- **HOW TO COMPLETE THIS TASK**:
Go through the listing below and list every line with "CROSS".

- **RECORDS FOR THIS EXERCISE**:
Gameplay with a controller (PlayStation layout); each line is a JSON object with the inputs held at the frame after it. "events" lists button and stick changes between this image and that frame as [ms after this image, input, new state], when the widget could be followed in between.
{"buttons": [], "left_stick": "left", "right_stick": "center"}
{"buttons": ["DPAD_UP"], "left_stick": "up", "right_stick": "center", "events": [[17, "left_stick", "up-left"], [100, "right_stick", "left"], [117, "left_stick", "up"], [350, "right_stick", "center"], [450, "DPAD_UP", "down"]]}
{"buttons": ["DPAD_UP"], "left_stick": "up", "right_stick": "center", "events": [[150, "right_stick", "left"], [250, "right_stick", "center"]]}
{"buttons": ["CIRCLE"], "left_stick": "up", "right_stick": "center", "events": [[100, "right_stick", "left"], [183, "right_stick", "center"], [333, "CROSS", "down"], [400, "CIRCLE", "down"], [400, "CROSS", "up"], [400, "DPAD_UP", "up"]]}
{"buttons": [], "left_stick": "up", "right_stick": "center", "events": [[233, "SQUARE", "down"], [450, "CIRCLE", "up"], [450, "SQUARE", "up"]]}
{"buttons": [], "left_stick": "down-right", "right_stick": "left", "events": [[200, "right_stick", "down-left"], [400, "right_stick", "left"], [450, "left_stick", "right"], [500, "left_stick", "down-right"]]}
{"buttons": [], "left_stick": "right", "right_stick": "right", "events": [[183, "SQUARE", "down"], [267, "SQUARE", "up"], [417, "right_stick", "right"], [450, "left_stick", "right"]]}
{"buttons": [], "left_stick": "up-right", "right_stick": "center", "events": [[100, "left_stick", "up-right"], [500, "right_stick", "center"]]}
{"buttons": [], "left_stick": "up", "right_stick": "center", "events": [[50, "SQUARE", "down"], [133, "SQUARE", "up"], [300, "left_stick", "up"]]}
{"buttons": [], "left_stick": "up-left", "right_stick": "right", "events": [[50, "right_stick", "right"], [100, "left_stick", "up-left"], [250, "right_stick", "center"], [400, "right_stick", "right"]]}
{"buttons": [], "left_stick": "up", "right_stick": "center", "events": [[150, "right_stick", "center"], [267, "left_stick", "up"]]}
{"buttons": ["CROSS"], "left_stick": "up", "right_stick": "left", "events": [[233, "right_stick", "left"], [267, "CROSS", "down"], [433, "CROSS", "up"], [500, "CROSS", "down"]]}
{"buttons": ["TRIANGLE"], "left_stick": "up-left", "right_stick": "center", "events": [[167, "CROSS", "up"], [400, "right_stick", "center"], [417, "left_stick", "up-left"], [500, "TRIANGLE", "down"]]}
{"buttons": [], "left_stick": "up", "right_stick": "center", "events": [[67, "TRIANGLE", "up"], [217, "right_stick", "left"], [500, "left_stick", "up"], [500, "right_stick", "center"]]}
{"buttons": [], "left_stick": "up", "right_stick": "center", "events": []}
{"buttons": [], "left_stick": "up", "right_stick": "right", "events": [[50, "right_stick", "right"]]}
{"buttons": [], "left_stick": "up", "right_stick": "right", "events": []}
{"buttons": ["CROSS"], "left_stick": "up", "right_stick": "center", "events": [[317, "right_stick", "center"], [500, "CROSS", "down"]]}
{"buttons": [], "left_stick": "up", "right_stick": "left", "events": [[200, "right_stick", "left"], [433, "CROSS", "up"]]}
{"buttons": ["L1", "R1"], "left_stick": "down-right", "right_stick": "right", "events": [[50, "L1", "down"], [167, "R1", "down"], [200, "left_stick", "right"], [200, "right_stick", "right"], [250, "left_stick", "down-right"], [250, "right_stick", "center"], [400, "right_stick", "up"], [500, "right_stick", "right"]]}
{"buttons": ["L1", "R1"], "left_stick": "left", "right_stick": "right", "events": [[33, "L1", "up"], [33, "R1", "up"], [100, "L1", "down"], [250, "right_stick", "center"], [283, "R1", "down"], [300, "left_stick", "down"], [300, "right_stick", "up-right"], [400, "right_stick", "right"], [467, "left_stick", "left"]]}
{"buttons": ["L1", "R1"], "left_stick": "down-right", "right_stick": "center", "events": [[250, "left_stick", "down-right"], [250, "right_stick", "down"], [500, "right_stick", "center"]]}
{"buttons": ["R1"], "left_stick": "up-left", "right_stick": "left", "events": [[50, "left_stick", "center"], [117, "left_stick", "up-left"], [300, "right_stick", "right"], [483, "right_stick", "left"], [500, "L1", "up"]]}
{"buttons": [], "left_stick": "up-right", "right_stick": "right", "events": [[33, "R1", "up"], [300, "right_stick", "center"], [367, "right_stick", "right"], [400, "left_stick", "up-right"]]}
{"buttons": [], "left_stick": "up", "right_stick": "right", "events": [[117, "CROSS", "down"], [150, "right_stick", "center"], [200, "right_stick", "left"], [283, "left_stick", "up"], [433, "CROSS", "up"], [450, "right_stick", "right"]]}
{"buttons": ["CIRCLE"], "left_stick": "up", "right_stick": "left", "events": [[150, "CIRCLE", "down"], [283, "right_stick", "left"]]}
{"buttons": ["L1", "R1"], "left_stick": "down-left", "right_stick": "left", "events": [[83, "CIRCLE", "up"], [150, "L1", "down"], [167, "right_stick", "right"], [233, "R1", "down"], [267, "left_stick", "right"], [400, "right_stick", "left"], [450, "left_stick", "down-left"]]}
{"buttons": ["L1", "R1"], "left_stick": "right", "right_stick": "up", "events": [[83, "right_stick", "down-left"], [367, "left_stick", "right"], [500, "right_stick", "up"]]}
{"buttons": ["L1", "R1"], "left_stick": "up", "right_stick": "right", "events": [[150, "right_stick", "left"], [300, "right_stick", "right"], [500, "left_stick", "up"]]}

- **REPLY TO THE TASK**:
{"buttons": ["CIRCLE"], "left_stick": "up", "right_stick": "center", "events": [[100, "right_stick", "left"], [183, "right_stick", "center"], [333, "CROSS", "down"], [400, "CIRCLE", "down"], [400, "CROSS", "up"], [400, "DPAD_UP", "up"]]}
{"buttons": ["CROSS"], "left_stick": "up", "right_stick": "left", "events": [[233, "right_stick", "left"], [267, "CROSS", "down"], [433, "CROSS", "up"], [500, "CROSS", "down"]]}
{"buttons": ["TRIANGLE"], "left_stick": "up-left", "right_stick": "center", "events": [[167, "CROSS", "up"], [400, "right_stick", "center"], [417, "left_stick", "up-left"], [500, "TRIANGLE", "down"]]}
{"buttons": ["CROSS"], "left_stick": "up", "right_stick": "center", "events": [[317, "right_stick", "center"], [500, "CROSS", "down"]]}
{"buttons": [], "left_stick": "up", "right_stick": "left", "events": [[200, "right_stick", "left"], [433, "CROSS", "up"]]}
{"buttons": [], "left_stick": "up", "right_stick": "right", "events": [[117, "CROSS", "down"], [150, "right_stick", "center"], [200, "right_stick", "left"], [283, "left_stick", "up"], [433, "CROSS", "up"], [450, "right_stick", "right"]]}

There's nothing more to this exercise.